Dr Colin Tukuitonga, Associate Dean (Pacific) and Associate Professor of Public Health at the University of Auckland, had a slightly different take on it. While "on balance", more time should have been allowed for contact tracing before the family was identified as Pasifika, he stressed it was "not a clean event".
"It's hard to know because when you identify them as Pasifika, the usual nastiness comes out and… racism rears its ugly head," he explained.
"But you have to balance that across the public's need to know. If you were just simply contact tracing a small group of people within a limited area, then you could argue you don't need to identify the ethnicity. The problem with this is we already knew the wife worked in Mt Eden, and the husband worked in Mt Wellington, and that company had three sites linked to the airport. The GP was also out in Glen Eden, and the child went to Mt Albert Primary."
Positive families in managed facilities
Bloomfield's decision to move Covid-positive families into managed isolation facilities has been criticised as racist. It was not a policy during the last outbreak, when the majority of cases were Pālagi New Zealanders, aged 30 to 50, returning from overseas. Notably, both Talemaitoga and Tukuitonga believe this is the best accommodation response. Their evidence: hard lessons from the Marist cluster during the last outbreak. A number of Pasifika families were part of that cluster.
Talemaitoga: "There were families where somebody tested positive and then they isolated themselves. The others in the house were asymptomatic, but say seven days later, someone was found to be positive, and then two weeks later, another person got [a positive test]."
"Some families ended up being in isolation for up to four weeks or more... and that's really disruptive," he said.
Pertinent to this is the set-up of many Pasifika households. Families are more likely to live in overcrowded homes compared to Pālagi (about 40 per cent of Pasifika households). That makes it more difficult to isolate Covid-19 positive individuals effectively. The managed facilities provide a good alternative, he said.
Tukuitonga added he believed the previous approach allowing positive cases to isolate at home was an unnecessary risk. "From a public health point of view, I thought it was quite lax. That fact that we're requiring everyone into quarantine is the right thing to do if we want to get on top of the current cases."
Pasifika-specific stats
On Sunday, Bloomfield announced the number of Pasifika cases for the current cluster would be provided separately. In the first wave, Pasifika accounted for about 5 per cent of cases.
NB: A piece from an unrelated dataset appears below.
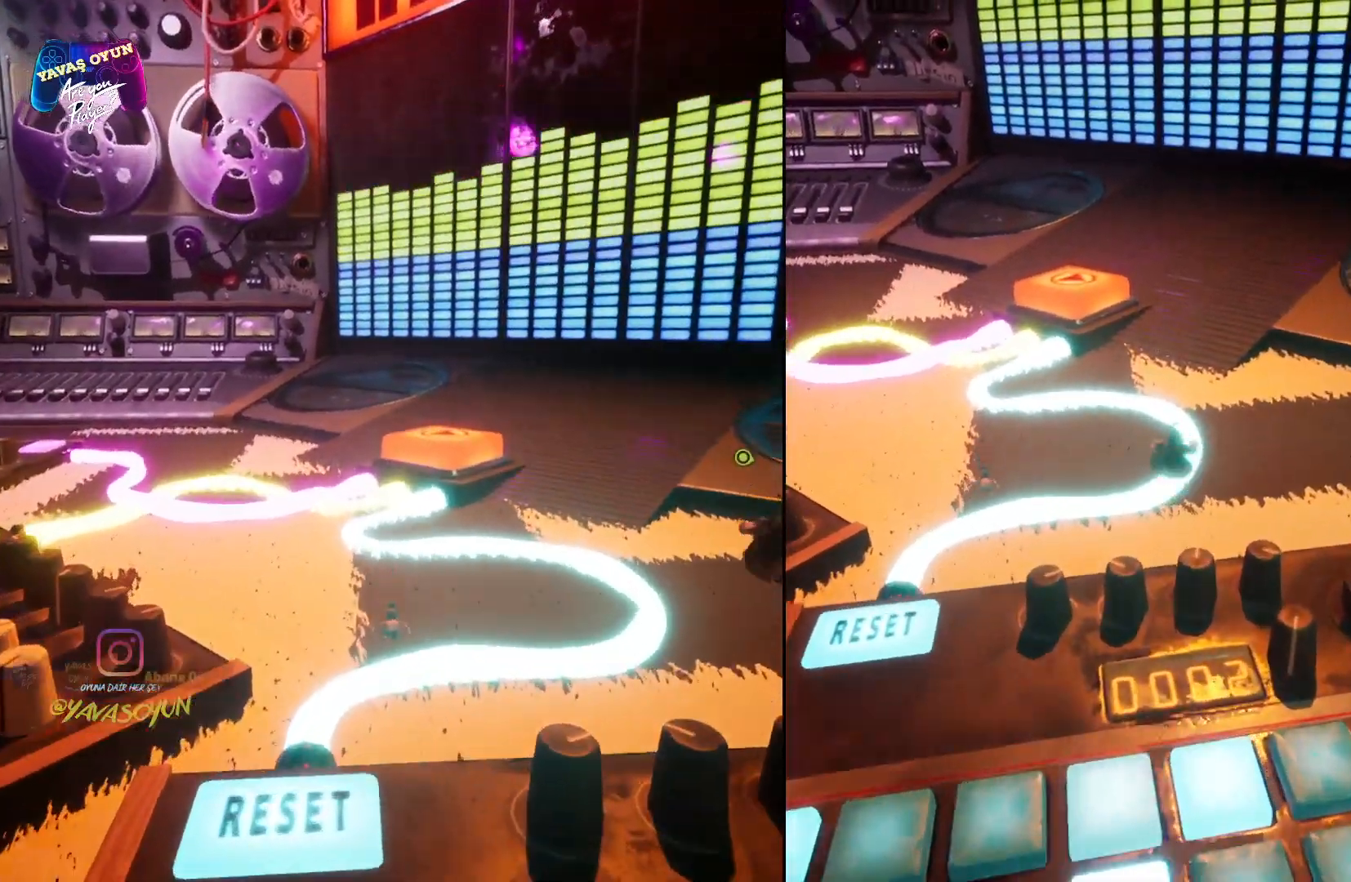
{"buttons": ["A"], "left_stick": "up", "right_stick": "center", "events": [[83, "X", "up"], [267, "A", "down"]]}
In this current cluster, about 75 per cent of positive cases are Pasifika. This data is needed to accurately target resources, culturally specific information, and wider support services in communities.
It is not about assigning blame, Talemaitoga said.
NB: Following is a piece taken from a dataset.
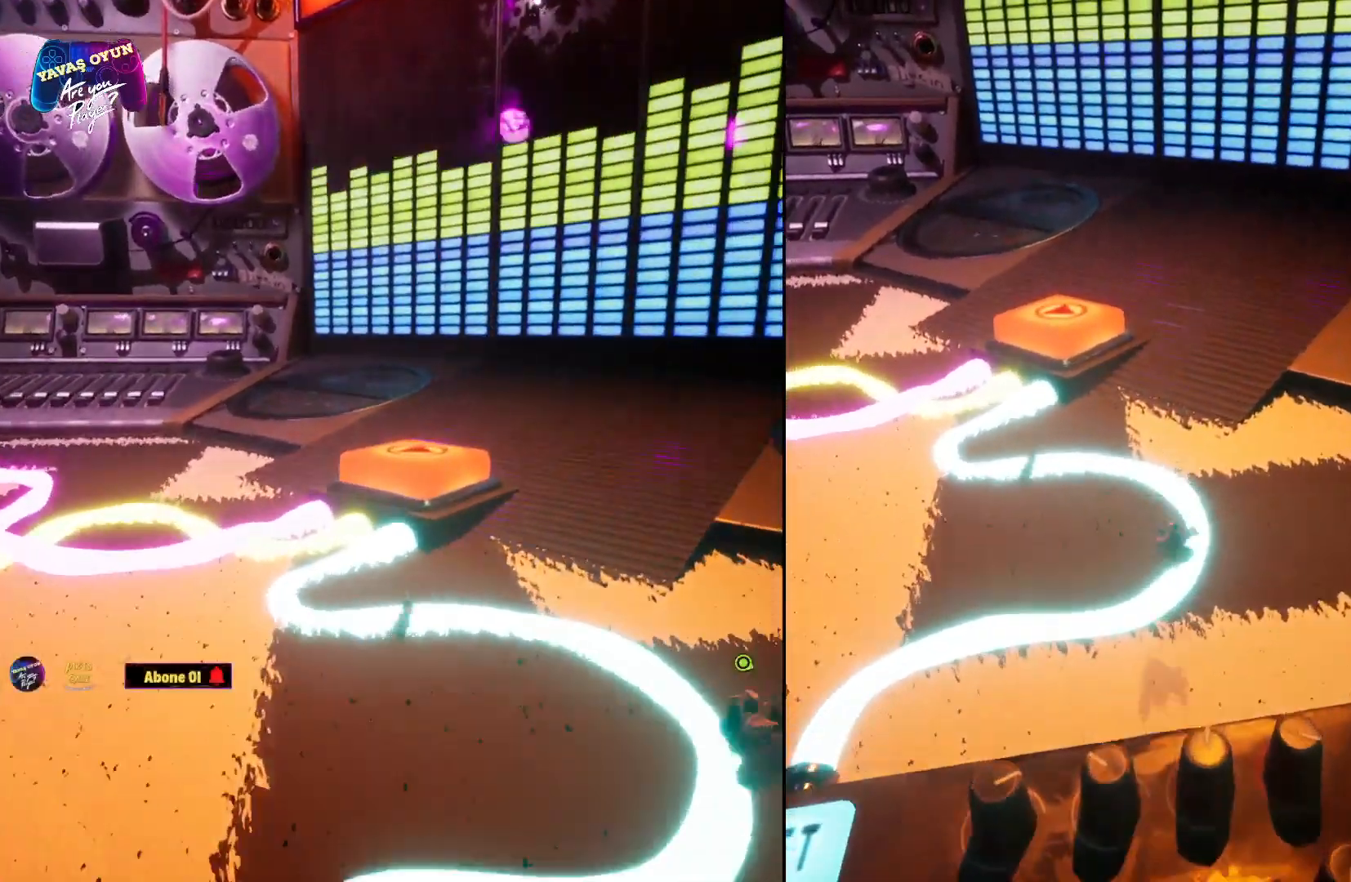
{"buttons": ["X"], "left_stick": "up", "right_stick": "center", "events": [[17, "A", "up"], [150, "A", "down"], [383, "A", "up"], [500, "X", "down"]]}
Tukuitonga touched on testing rates as an example.
"One thing we're struggling with at the moment is testing. If we get the picture that 70 per cent of all cases in the new cluster is Pacific, and they say... the Pacific testing is only 10 per cent of the total testing, then we can say 'That's not good enough'.
"From our point of view, at the very least, our testing rates should be at least 70 per cent [so it's comparable to case numbers]," he said.
"Instead of guessing, it means we have information to make our case more intelligently."
So far, there's been a torrent of misinformation and vitriol directed at victims of Covid-19. It has been particularly tough for Pasifika. As Talemaitoga and Tukuitonga have shown, one of the best ways to combat that is by understanding how decisions are made about our health and communities.